The problem
In the records, rewrite the lines between the one holding "la masa y de" and the one holding "Last updated: 5 Juni 2026 23:04", inclusive, changing "December" to "Diciembre" and keeping everything else the same. Leave the pictures out of your answer.

Data for review
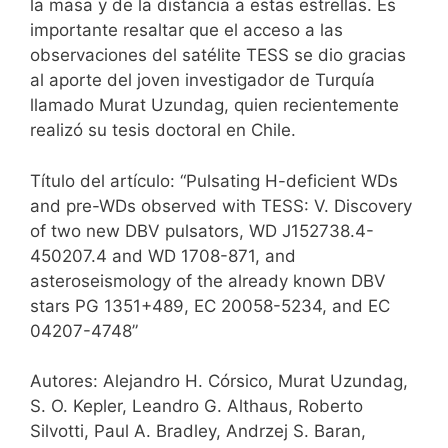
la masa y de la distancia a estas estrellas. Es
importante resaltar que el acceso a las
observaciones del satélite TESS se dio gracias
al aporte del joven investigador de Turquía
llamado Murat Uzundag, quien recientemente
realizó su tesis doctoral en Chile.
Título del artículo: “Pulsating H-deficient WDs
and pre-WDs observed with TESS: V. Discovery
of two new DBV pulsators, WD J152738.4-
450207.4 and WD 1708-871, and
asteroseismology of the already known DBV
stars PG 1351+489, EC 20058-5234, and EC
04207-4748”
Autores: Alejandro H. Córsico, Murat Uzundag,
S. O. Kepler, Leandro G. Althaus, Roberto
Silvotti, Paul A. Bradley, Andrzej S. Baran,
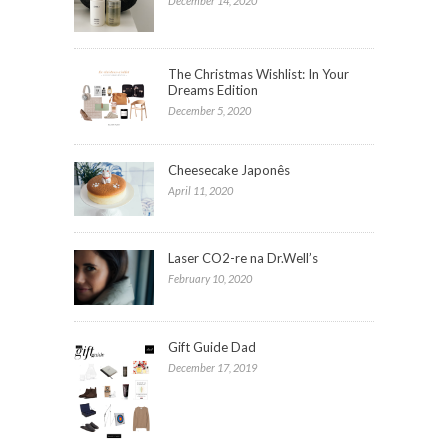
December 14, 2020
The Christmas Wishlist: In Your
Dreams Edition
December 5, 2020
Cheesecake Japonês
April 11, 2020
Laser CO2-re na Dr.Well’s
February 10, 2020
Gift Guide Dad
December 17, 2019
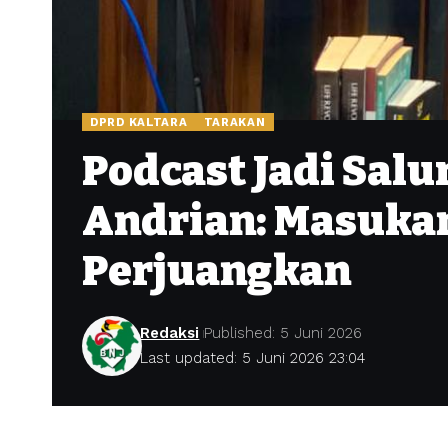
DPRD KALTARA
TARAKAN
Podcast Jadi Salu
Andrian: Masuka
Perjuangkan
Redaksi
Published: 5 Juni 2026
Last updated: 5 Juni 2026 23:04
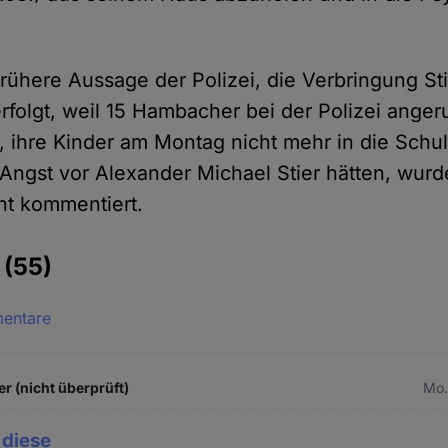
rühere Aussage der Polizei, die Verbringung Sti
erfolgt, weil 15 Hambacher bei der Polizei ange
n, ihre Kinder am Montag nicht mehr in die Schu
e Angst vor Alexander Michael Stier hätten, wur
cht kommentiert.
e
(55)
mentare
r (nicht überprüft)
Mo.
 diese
...
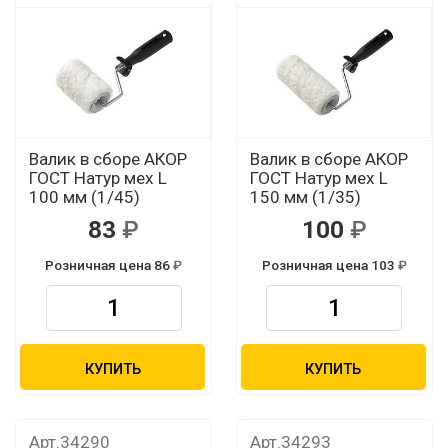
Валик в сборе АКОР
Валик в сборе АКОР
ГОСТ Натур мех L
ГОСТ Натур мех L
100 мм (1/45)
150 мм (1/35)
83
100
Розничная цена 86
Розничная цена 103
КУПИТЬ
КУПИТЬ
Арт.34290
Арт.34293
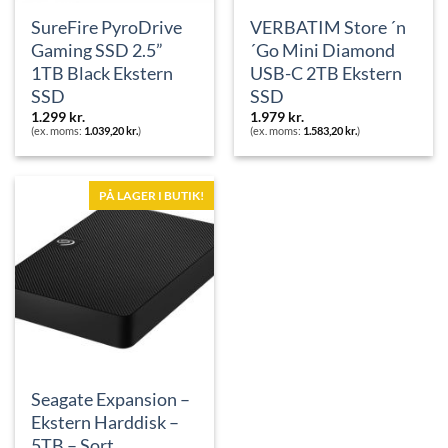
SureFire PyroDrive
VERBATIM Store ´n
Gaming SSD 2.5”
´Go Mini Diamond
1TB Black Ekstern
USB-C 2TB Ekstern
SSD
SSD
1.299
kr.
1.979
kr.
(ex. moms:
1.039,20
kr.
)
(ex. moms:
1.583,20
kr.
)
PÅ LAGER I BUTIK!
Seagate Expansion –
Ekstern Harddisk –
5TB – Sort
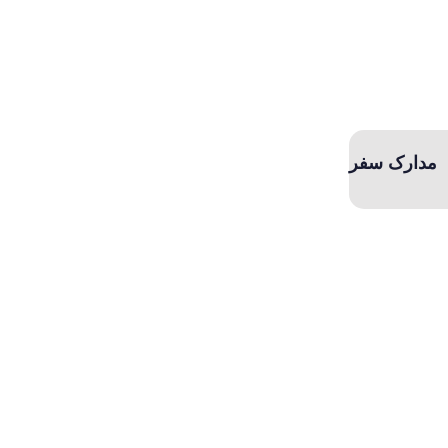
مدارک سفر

Solution
la masa y de la distancia a estas estrellas. Es
importante resaltar que el acceso a las
observaciones del satélite TESS se dio gracias
al aporte del joven investigador de Turquía
llamado Murat Uzundag, quien recientemente
realizó su tesis doctoral en Chile.
Título del artículo: “Pulsating H-deficient WDs
and pre-WDs observed with TESS: V. Discovery
of two new DBV pulsators, WD J152738.4-
450207.4 and WD 1708-871, and
asteroseismology of the already known DBV
stars PG 1351+489, EC 20058-5234, and EC
04207-4748”
Autores: Alejandro H. Córsico, Murat Uzundag,
S. O. Kepler, Leandro G. Althaus, Roberto
Silvotti, Paul A. Bradley, Andrzej S. Baran,
Diciembre 14, 2020
The Christmas Wishlist: In Your
Dreams Edition
Diciembre 5, 2020
Cheesecake Japonês
April 11, 2020
Laser CO2-re na Dr.Well’s
February 10, 2020
Gift Guide Dad
Diciembre 17, 2019
DPRD KALTARA
TARAKAN
Podcast Jadi Salu
Andrian: Masuka
Perjuangkan
Redaksi
Published: 5 Juni 2026
Last updated: 5 Juni 2026 23:04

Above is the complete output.